У Рудаева, как вообще у многих профессионалов, выработалось устойчивое представление, будто труд металлургов — самый тяжкий, самый значительный, самый необходимый. Только опустившись в шахту, он проникся безграничным уважением к горнякам. Лишенные дневного света и возможности удовлетворить элементарную человеческую потребность — двигаться в полный рост, они дают людям свет и тепловую энергию, которая лежит в основе всякого движения.
Пласт угля был тонкий, всего семьдесят сантиметров. В эту щель Рудаев забирался ползком и по часу, по два пролеживал на боку, наблюдая за слаженной работой шахтеров, слушая скрежет комбайнов и шорох ползущего по конвейеру угля.
И вот здесь, на шахте, когда Рудаев проходил мимо газетной витрины, ему бросились в глаза заключительные слова его телеграммы, напечатанные крупным шрифтом. Он приблизился к витрине и лихорадочно побежал глазами по строчкам.
Глава 10
Назначение нового директора — событие, немало тревожащее коллектив, особенно инженерно-технический персонал. Рабочие в таких случаях чувствуют себя гораздо спокойнее. Их личные судьбы от директора почти не зависят, так как сталкиваться с ним приходится крайне редко.
Новый директор — всегда загадка. Какого он склада? Трудно или не трудно будет к нему приноровиться, подобрать ключи? Станет ли он, как это водится, перетасовывать людей. Не потащит ли за собой новые кадры, которые, по сути, являются старыми его кадрами и как будут вживаться в коллектив эти кадры, пользующиеся у директора наибольшим доверием, находящиеся на привилегированном положении? Так уж складывалось, что руководители тащили за собой себе подобных подчиненных. Хорошие — хороших, плохие — плохих, и это в значительной мере сказывалось на работе.
Збандута представлял руководящему составу завода не кто иной, как Даниленко, и его присутствие подчеркивало значимость происходящего.
Даниленко был краток. Сказал, что принято решение удовлетворить просьбу Троилина, отпустить на пенсию, а на этот пост назначить Збандута. Поблагодарил Троилина за многолетнюю честную работу и коротко рассказал о новом директоре. Работал там-то и там-то, поставил на ноги такие-то заводы, награжден такими-то орденами и, в отличие от многих, имеет ученую степень кандидата технических наук.
Люди пытливо рассматривали нового директора. Суроватый, неприступный, непроницаемые глаза. Столкнешься взглядом — не ты в них смотришь, а они смотрят в твои и давят своей внутренней силой. А вот шевелюра ухарская. У чиновников такую не встретишь. Плечища с размахом, и весь он большой, глыбистый. В общем, есть на что посмотреть.
Что касается нрава Збандута, то он оставался загадкой недолго. Когда Черемных, удобно рассевшийся в кресле у директорского стола, закурил, Збандут мигом проявил характер:
— Простите, товарищ Черемных, в этом кабинете курить не будем.
Черемных вспыхнул, покраснел, налилась даже шея. Но ослушаться Збандута он не рискнул, только раздраженно припечатал папиросу к пепельнице.
И все вдруг почувствовали, что с новым директором шутки плохи, что с ним надо держать ухо востро.
Збандут тоже был краток.

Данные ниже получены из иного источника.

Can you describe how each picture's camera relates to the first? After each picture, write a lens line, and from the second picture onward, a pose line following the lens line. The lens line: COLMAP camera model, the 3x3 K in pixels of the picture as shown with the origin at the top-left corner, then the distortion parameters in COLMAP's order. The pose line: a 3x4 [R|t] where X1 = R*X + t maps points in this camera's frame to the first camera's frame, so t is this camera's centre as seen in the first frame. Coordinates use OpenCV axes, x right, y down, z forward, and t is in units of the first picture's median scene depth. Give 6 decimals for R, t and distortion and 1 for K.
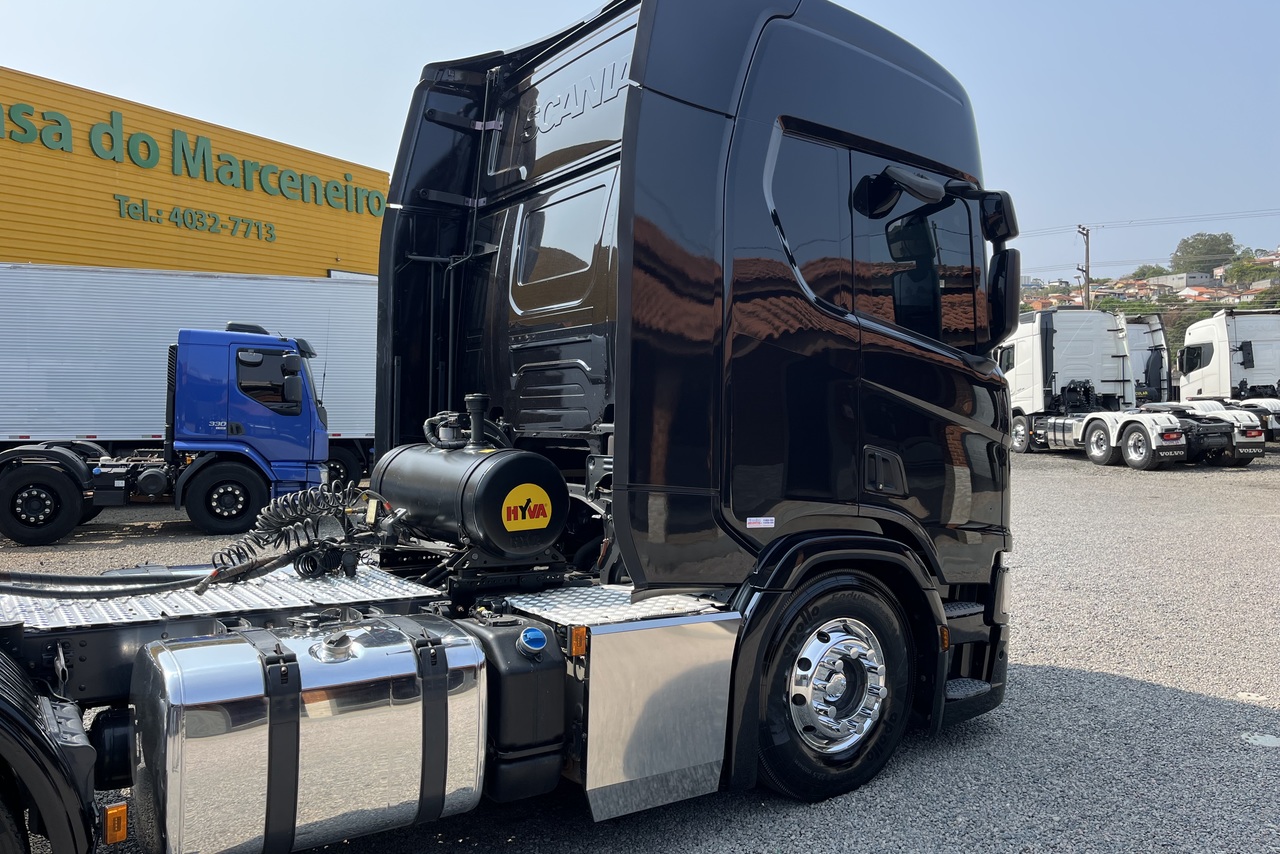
lens RADIAL K [[971.1, 0, 638.0], [0, 971.1, 436.5], [0, 0, 1]] dist [0.034229, -0.080730]
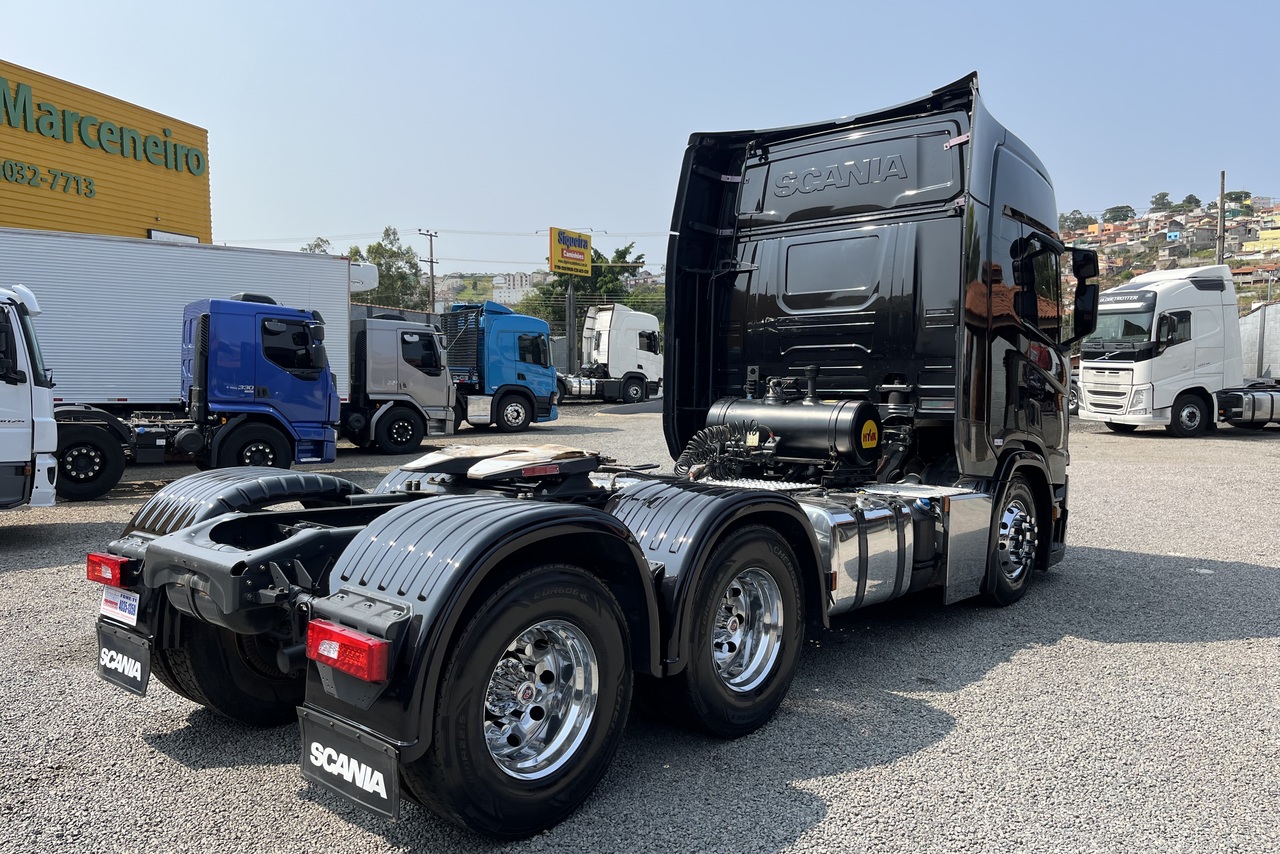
lens RADIAL K [[971.1, 0, 638.0], [0, 971.1, 436.5], [0, 0, 1]] dist [0.034229, -0.080730]
pose [[0.972172, -0.002851, 0.234253, -0.246657], [-0.003997, 0.999578, 0.028757, 0.008172], [-0.234236, -0.028893, 0.971750, -0.147938]]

Сказал, что перестановкой кадров злоупотреблять не намерен, что будет уделять особое внимание культуре производства и вплотную займется вопросами быта, чем подкупил многих, но ошарашил сообщением, что им введены две новые должности главных специалистов. Назначение Николенко встретили без особого удивления, а когда Збандут объявил, что главным сталеплавильщиком будет Рудаев, общее внимание тотчас сконцентрировалось на Гребенщикове — как воспримет такую новость? Рудаев становился ею непосредственным начальником.
Собственно, для многих не было внове, что Рудаев стал жертвой обстоятельств, но никто не ожидал, что новый директор разберется в этих хитросплетениях.
Збандут не спешил, дал людям подумать, прийти в себя и потом сделал заявление, которое не всем понравилось, ибо ломало установившиеся привычки:
— Начальников цехов прошу не вторгаться ко мне, когда вздумается, чтобы решить тот или иной вопрос, а предварительно созваниваться по телефону. Время всем дорого, и бесполезное просиживание в приемной недопустимо. Американская поговорка «Время — деньги» устарела. Время — не деньги, потеряешь — не найдешь.
Слово попросил Гребенщиков, но Збандут не дал ему высказаться, аргументировав свой отказ довольно убедительно:
— Андрей Леонидович, вы однажды в этом кабинете сгоряча приняли опрометчивое решение. С удовольствием уделю вам время, но один на один и не раньше, чем через три дня.